In Wochenkommentar 277 vom 3. November kündigt Williamson außerdem eine Parallelkirche der besonderen Art an. Ein „loses Netzwerk an Widerstandsnestern“ sehe die göttliche Vorsehung vor, ohne die „Struktur des falschen Gehorsams (…), welcher ja in den 1960er-Jahren die Amtskirche untergehen ließ und heute die Priesterbruderschaft St. Pius X. versinken lässt“. Diese doppelte und doppelt falsche Optik besagt: Die unverändert traditionalistische Bruderschaft unter der Leitung Bernard Fellays werfe sich heute gerade so der Welt an den Hals – und also der Beliebigkeit, dem Mehrheitsdenken, der geistlichen Schwäche –, wie es die katholische Kirche vor 50 Jahren getan habe. Da dürfe er, der Erste unter den Widerständlern, nicht Fellay gehorchen; da müsse er, Williamson, seinen eigenen Weg gehen wie damals Bruderschaftsgründer Lefebvre unter den Päpsten Paul VI. und Johannes Paul II. Resistance now!

Um ihn und seine nach einem Märtyrer des dritten Jahrhunderts benannte „Initiative St. Marcellus“ sollen sich ab sofort die verbliebenen katholischen Priester und Laien scharen.

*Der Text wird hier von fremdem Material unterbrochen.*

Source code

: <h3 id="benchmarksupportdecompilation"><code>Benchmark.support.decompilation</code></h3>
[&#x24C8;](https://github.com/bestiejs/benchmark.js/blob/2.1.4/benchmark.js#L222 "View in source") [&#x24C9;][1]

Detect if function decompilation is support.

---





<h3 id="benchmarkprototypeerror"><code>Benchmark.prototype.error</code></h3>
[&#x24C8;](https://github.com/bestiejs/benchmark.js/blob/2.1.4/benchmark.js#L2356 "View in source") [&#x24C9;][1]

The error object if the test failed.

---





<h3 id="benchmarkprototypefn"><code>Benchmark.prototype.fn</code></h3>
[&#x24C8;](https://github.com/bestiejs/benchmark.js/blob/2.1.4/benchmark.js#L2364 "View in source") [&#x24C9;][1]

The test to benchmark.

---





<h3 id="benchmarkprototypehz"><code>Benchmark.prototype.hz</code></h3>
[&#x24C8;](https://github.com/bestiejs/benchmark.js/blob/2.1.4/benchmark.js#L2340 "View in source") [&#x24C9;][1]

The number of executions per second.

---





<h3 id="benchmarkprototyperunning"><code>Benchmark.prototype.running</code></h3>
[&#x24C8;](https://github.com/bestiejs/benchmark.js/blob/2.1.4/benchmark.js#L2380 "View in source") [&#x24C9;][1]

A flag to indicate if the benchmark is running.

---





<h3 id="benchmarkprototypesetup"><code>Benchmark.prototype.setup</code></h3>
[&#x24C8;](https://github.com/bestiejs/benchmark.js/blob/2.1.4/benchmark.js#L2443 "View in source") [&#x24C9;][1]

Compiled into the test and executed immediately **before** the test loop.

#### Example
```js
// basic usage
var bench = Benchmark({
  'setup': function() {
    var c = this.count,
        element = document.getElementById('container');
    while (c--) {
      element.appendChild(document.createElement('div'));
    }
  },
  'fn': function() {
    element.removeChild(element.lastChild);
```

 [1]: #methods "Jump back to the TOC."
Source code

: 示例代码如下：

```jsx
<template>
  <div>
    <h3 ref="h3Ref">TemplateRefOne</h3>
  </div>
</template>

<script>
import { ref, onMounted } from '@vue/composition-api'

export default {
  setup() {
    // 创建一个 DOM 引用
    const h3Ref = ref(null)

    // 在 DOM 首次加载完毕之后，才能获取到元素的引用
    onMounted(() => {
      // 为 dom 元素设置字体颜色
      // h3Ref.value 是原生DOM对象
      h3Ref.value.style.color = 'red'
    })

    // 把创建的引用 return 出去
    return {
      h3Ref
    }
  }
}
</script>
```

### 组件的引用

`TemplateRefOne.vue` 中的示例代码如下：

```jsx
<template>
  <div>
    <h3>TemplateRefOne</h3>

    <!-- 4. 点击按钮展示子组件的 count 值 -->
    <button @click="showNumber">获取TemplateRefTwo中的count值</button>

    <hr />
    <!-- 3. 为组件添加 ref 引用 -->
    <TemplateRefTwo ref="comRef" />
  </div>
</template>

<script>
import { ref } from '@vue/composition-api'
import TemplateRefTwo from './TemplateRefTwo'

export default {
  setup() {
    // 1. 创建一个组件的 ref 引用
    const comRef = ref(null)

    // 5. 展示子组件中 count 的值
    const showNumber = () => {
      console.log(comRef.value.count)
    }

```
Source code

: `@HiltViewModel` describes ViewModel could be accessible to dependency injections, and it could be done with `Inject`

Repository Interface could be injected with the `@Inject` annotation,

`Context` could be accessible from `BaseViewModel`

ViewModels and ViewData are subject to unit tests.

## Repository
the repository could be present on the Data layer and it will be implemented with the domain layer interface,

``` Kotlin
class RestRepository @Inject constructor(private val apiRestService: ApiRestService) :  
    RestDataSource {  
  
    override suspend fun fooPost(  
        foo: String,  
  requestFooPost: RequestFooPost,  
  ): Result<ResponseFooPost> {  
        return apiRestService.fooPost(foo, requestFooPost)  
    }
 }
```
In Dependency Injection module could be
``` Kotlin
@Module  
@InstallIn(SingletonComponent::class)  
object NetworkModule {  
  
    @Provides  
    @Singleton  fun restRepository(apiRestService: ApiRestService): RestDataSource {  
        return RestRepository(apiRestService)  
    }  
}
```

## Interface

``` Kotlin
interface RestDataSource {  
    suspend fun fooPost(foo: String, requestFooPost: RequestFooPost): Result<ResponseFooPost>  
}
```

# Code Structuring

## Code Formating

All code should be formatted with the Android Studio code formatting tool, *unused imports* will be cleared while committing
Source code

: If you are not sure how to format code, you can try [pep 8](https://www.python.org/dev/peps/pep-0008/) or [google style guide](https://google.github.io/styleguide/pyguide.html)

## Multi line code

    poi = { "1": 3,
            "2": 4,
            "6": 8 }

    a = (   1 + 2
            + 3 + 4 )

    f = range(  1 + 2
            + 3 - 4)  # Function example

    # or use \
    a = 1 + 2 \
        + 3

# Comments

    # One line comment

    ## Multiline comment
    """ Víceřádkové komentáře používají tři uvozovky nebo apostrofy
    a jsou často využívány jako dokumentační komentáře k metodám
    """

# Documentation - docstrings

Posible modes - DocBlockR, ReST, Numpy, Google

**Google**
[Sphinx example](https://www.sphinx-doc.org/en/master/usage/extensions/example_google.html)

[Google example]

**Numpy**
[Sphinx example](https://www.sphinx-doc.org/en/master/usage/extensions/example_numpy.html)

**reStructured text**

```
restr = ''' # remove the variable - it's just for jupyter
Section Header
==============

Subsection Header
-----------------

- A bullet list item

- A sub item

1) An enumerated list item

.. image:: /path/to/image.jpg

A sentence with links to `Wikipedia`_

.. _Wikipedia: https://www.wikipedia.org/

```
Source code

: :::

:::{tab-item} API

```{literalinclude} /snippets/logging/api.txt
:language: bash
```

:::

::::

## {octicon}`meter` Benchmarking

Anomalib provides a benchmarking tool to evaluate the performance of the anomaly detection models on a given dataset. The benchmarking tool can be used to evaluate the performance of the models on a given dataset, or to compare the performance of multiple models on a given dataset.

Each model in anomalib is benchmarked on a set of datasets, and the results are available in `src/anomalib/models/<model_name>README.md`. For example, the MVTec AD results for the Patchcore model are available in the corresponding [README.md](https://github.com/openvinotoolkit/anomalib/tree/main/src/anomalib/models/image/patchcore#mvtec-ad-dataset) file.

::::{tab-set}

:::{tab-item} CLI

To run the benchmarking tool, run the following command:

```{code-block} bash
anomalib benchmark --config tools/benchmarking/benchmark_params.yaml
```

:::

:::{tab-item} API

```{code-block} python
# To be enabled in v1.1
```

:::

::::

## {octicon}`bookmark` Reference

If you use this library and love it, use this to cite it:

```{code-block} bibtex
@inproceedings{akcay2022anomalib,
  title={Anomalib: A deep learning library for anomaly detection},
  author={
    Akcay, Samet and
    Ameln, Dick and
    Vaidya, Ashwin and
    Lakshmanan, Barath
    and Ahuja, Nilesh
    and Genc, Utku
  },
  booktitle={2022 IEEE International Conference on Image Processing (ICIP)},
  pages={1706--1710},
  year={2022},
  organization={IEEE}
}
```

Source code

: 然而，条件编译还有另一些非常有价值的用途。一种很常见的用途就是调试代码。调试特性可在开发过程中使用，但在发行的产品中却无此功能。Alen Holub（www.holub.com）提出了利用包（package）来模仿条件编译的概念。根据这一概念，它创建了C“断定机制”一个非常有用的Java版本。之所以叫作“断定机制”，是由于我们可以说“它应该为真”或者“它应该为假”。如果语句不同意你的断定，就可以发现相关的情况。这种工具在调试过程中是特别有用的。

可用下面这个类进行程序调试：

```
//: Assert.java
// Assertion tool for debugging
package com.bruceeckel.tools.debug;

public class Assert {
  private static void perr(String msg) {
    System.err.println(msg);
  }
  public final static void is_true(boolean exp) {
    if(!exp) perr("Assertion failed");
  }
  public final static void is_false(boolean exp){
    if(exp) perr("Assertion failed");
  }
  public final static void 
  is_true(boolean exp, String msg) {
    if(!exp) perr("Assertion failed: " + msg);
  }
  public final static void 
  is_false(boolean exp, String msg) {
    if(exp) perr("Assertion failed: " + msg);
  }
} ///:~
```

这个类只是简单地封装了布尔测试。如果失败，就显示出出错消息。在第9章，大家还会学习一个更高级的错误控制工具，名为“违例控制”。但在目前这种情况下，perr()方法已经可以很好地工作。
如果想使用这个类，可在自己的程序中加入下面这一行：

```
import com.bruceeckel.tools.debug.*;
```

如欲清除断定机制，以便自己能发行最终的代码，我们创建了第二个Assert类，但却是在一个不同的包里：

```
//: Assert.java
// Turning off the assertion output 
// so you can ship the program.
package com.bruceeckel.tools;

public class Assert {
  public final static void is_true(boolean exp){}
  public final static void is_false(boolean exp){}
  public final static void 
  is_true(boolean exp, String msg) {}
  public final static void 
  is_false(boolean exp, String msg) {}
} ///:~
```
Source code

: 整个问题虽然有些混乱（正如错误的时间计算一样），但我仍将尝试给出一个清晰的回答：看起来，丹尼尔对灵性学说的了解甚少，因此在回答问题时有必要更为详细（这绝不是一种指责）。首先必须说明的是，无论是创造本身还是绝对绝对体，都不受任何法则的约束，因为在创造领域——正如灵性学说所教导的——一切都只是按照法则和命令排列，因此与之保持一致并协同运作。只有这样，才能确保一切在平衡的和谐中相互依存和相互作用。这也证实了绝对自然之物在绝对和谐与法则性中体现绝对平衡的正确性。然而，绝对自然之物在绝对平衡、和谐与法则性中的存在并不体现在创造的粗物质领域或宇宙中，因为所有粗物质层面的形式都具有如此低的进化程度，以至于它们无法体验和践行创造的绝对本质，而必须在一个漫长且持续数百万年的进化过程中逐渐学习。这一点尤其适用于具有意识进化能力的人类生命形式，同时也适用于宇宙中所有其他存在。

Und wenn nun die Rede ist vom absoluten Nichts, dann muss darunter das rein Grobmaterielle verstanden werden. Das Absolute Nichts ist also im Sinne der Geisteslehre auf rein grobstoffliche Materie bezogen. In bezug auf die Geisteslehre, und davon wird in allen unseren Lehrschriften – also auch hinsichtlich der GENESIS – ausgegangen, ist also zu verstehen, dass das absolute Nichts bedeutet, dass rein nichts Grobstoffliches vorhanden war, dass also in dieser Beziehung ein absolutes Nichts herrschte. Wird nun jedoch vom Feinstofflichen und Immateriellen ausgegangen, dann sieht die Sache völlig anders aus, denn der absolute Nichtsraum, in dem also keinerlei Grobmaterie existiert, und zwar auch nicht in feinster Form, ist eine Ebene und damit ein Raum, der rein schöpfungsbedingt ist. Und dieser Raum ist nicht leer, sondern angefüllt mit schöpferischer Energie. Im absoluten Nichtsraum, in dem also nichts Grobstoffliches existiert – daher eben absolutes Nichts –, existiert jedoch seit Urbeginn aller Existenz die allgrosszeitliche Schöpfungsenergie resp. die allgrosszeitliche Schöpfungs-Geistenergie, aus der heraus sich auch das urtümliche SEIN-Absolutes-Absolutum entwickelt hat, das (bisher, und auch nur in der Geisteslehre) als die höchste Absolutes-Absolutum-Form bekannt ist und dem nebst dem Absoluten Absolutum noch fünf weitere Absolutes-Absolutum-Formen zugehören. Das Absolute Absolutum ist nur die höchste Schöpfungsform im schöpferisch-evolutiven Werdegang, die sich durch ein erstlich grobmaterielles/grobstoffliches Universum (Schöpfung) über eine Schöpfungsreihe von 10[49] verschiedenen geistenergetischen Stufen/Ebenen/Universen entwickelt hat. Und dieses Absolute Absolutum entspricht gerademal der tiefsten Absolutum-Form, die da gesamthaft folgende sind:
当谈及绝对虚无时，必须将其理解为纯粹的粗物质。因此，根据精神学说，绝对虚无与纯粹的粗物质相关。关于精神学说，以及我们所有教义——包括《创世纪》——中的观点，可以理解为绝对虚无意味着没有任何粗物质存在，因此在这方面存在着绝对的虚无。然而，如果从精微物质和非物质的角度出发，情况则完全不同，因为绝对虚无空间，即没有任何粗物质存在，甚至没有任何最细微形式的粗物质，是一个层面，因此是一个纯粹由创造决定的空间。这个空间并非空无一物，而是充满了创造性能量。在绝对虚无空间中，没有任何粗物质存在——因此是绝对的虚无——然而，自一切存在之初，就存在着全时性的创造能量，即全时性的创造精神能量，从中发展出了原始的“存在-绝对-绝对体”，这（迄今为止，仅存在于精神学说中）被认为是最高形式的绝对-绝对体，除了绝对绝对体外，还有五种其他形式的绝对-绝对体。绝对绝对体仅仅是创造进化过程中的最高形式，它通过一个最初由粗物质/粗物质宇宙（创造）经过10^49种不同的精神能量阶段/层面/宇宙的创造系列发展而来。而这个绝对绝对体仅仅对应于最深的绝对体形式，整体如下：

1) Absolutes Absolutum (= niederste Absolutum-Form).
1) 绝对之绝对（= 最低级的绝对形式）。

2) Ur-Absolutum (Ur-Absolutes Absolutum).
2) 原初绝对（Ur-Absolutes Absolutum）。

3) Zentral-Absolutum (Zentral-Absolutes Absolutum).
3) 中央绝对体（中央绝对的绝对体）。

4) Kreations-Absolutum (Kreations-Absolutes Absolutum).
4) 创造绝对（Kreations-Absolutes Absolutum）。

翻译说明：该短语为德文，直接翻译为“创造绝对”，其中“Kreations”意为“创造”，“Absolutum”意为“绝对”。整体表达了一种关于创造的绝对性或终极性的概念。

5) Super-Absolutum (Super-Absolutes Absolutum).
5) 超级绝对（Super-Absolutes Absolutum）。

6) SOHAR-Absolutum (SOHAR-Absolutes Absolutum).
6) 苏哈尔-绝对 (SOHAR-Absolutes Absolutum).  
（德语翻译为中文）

Dass der heilige „Marcellus der Soldat“ unmittelbar an Marcel Lefebvre denken lässt, ist eine weitere Kampfansage: Williamson geriert sich als einziger Nachlassverwalter eines Erbes und belegt mit dem Anathema die große Mehrheit, die seinen Narreteien nicht Folge leisten will. Was wahrhaft katholisch ist, heißt das, weiß nur ich, Richard I. aus London. Spenden sind ausdrücklich willkommen.

Der künftig für Archäologen des spätmodernen Bewusstseins interessante Fall zeigt überdeutlich: Auch an den Rändern von Kirche und Welt toben die Anmaßung, die Selbstgerechtigkeit, der Subjektivismus. Auch ein trotziger Traditionalismus schützt nicht vor traditionsloser Egomanie – Traditionalismus meint eben nicht Tradition, sondern ist deren Platzhalter unter den Bedingungen der Mediengesellschaft. Gäbe es eine lebendige Tradition, gäbe es keinen Traditionalismus. Williamson ist selbst, was er abstritte mit maximaler Vehemenz: ein spätmoderner Subjektivist. Die Zeit, die er nach Soldatenart zu bekämpfen meint, geht durch ihn hindurch. Er ist die Verblendung noch einmal, die er allen anderen diagnostiziert. There is no way out.